Dans la saison 1, Vandal Savage était juste un espèce de running gag ambulant, un Docteur Gang qui s’échappait à chaque fois, au gré des époques. Cette fois, la série a fait constamment agir la Legion of Doom, de sorte qu’il y avait une opposition constante aux Légendes, et pas juste un espèce de maître criminel. Surtout, et même si c’est un personnage qu’on a déjà vu, Eobard Thawne s’est trouvé être bien plus terrifiant que son prédécesseur, volant la vedette à Damian Dahrk jouant les bras droits et à Malcolm Merlyn jouant les utilités. Peut-être parce qu’un vrai super-pouvoir comme la super-vitesse, ça change tout. Certes, on a eu droit à du recyclage et à des ennemis clichés sûrs d’eux face à des héros touchés mais jamais coulés : mais en sublimant pleinement son côté CWverse, Legends of Tomorrow a proposé quelque chose, a réussi à atteindre le stade où une série explore ses possibilités et attire le spectateur. Outre la vilenie de Thawne, bien plus cruel que dans Flash et réussissant à captiver par son imprévisibilité, l’idée notamment de rendre Rip Hunter méchant et le retourner contre son équipe, avant de réitérer avec Leonard Snart, a été l’une des trouvailles d’une série qui s’est aussi donné la peine de créer une vraie tension.

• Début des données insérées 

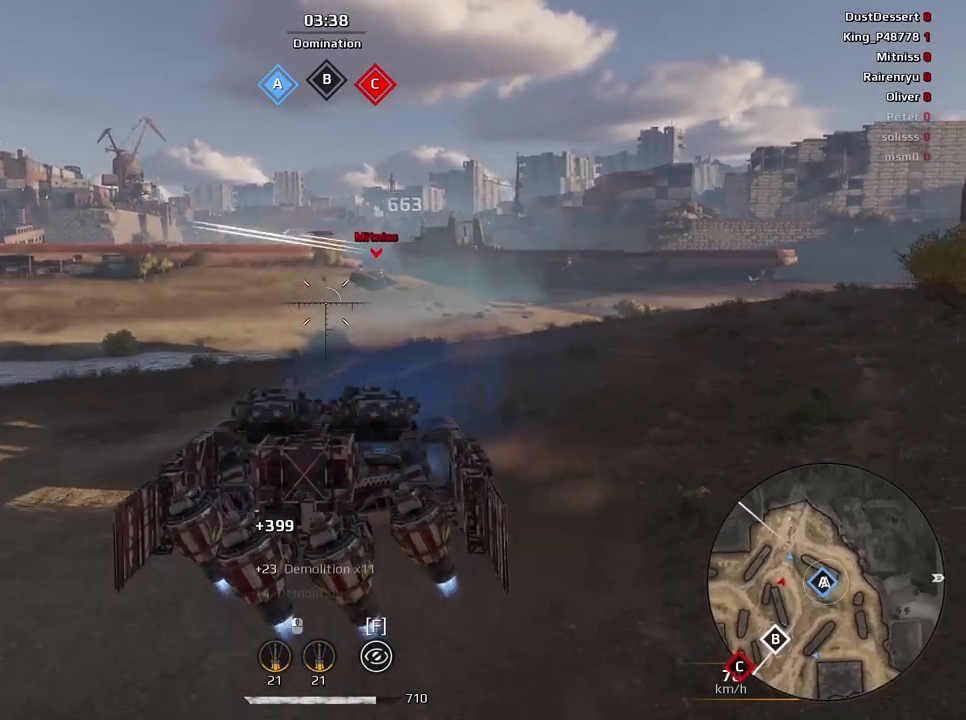
{"keys": ["d", "s"], "mouse": [], "events": [[200, "s", "down"], [400, "d", "down"]]}
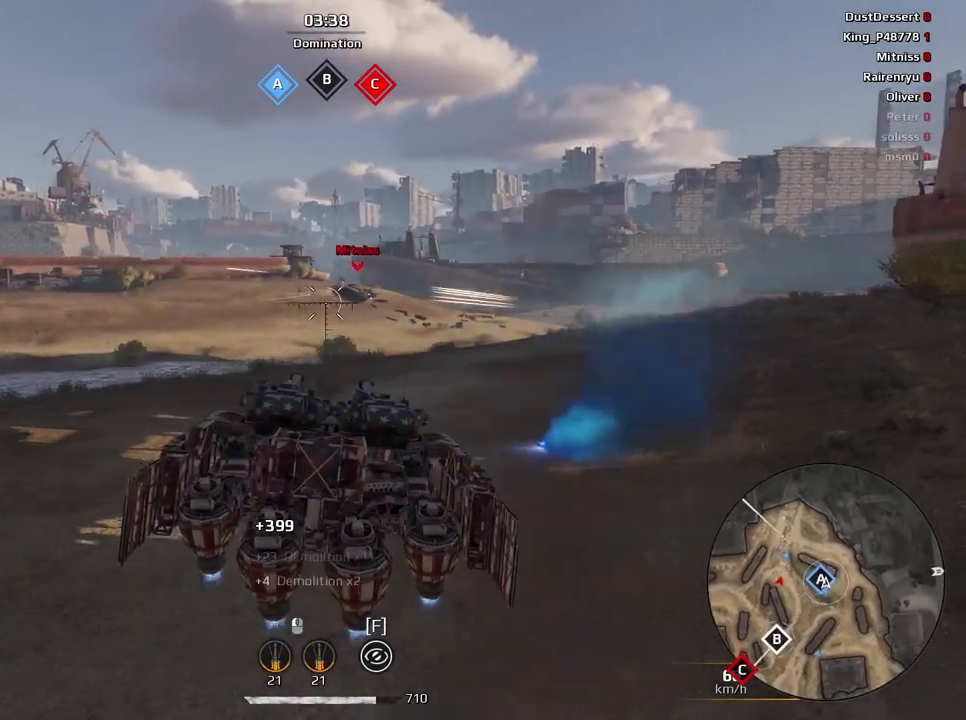
{"keys": ["e"], "mouse": [], "events": [[34, "d", "up"], [34, "s", "up"], [334, "e", "down"]]}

Passer dans la tête de Rip (Arthur Darvill, surnageant parmi les cabotins), le personnage le plus intéressant et la matrice de la série, a permis une première ébauche de réflexion sur celle-ci : il est celui qui sait, auquel on se réfère, l’espèce de point névralgique stratégique donnant corps aux enjeux (les Légendes sont perdues sans lui à son bord, et quand il tourne mal, tout tourne mal, forçant à agir plus à l’instinct que dans les règles), enclenchant le second souffle de l’équipe, finissant même par être en retrait. C’est d’ailleurs son retour en deuxième partie de saison qui permet à la série de repartir : espérons que la saison 3, sans lui a priori, ne retombe pas dans ses travers, surtout vu le season finale (où pour une fois la série a pris en compte un vrai impact temporel majeur). Parce que Einstein en vipère lubrique, sérieusement ?
Legends of Tomorrow a opéré une sorte de mue bizarre. Et pourtant, malgré nos réticences cinéphiliques, elle fait du bien. Legends of Tomorrow reviendra pour une saison 3.